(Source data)
----------

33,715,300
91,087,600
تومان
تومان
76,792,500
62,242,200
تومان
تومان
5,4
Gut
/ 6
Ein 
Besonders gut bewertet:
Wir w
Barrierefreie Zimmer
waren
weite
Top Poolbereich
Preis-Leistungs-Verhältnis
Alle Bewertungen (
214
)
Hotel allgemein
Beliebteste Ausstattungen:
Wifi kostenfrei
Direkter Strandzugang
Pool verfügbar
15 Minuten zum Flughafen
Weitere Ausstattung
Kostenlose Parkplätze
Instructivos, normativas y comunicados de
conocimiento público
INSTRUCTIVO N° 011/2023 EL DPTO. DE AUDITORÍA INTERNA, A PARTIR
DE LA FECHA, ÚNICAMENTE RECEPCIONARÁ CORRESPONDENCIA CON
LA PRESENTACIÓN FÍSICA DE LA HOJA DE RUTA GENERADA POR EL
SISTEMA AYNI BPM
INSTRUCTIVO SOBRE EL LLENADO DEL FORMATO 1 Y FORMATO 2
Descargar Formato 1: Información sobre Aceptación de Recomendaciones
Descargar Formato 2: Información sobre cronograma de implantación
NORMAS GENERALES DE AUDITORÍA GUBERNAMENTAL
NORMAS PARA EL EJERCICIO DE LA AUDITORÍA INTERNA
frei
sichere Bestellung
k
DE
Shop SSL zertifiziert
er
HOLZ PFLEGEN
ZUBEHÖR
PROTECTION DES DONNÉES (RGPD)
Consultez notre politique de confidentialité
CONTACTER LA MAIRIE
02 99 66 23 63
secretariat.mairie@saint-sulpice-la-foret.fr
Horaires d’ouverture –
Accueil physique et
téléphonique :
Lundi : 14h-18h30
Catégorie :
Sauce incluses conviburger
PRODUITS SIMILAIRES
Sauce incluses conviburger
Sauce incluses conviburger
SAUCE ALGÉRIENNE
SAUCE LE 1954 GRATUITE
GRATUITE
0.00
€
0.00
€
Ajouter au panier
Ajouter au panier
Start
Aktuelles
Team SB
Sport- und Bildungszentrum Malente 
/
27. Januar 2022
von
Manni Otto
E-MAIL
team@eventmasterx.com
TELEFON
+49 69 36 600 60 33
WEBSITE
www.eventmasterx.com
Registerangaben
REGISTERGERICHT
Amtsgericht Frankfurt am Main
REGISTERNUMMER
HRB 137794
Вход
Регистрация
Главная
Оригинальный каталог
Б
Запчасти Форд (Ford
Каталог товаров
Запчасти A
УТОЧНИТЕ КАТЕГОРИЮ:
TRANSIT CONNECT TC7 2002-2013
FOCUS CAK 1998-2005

----------

INSTRUCTIONS FOR THE TASK:
Please reproduce every line of the material above without changing anything.

SOLUTION:
33,715,300
91,087,600
تومان
تومان
76,792,500
62,242,200
تومان
تومان
5,4
Gut
/ 6
Ein 
Besonders gut bewertet:
Wir w
Barrierefreie Zimmer
waren
weite
Top Poolbereich
Preis-Leistungs-Verhältnis
Alle Bewertungen (
214
)
Hotel allgemein
Beliebteste Ausstattungen:
Wifi kostenfrei
Direkter Strandzugang
Pool verfügbar
15 Minuten zum Flughafen
Weitere Ausstattung
Kostenlose Parkplätze
Instructivos, normativas y comunicados de
conocimiento público
INSTRUCTIVO N° 011/2023 EL DPTO. DE AUDITORÍA INTERNA, A PARTIR
DE LA FECHA, ÚNICAMENTE RECEPCIONARÁ CORRESPONDENCIA CON
LA PRESENTACIÓN FÍSICA DE LA HOJA DE RUTA GENERADA POR EL
SISTEMA AYNI BPM
INSTRUCTIVO SOBRE EL LLENADO DEL FORMATO 1 Y FORMATO 2
Descargar Formato 1: Información sobre Aceptación de Recomendaciones
Descargar Formato 2: Información sobre cronograma de implantación
NORMAS GENERALES DE AUDITORÍA GUBERNAMENTAL
NORMAS PARA EL EJERCICIO DE LA AUDITORÍA INTERNA
frei
sichere Bestellung
k
DE
Shop SSL zertifiziert
er
HOLZ PFLEGEN
ZUBEHÖR
PROTECTION DES DONNÉES (RGPD)
Consultez notre politique de confidentialité
CONTACTER LA MAIRIE
02 99 66 23 63
secretariat.mairie@saint-sulpice-la-foret.fr
Horaires d’ouverture –
Accueil physique et
téléphonique :
Lundi : 14h-18h30
Catégorie :
Sauce incluses conviburger
PRODUITS SIMILAIRES
Sauce incluses conviburger
Sauce incluses conviburger
SAUCE ALGÉRIENNE
SAUCE LE 1954 GRATUITE
GRATUITE
0.00
€
0.00
€
Ajouter au panier
Ajouter au panier
Start
Aktuelles
Team SB
Sport- und Bildungszentrum Malente 
/
27. Januar 2022
von
Manni Otto
E-MAIL
team@eventmasterx.com
TELEFON
+49 69 36 600 60 33
WEBSITE
www.eventmasterx.com
Registerangaben
REGISTERGERICHT
Amtsgericht Frankfurt am Main
REGISTERNUMMER
HRB 137794
Вход
Регистрация
Главная
Оригинальный каталог
Б
Запчасти Форд (Ford
Каталог товаров
Запчасти A
УТОЧНИТЕ КАТЕГОРИЮ:
TRANSIT CONNECT TC7 2002-2013
FOCUS CAK 1998-2005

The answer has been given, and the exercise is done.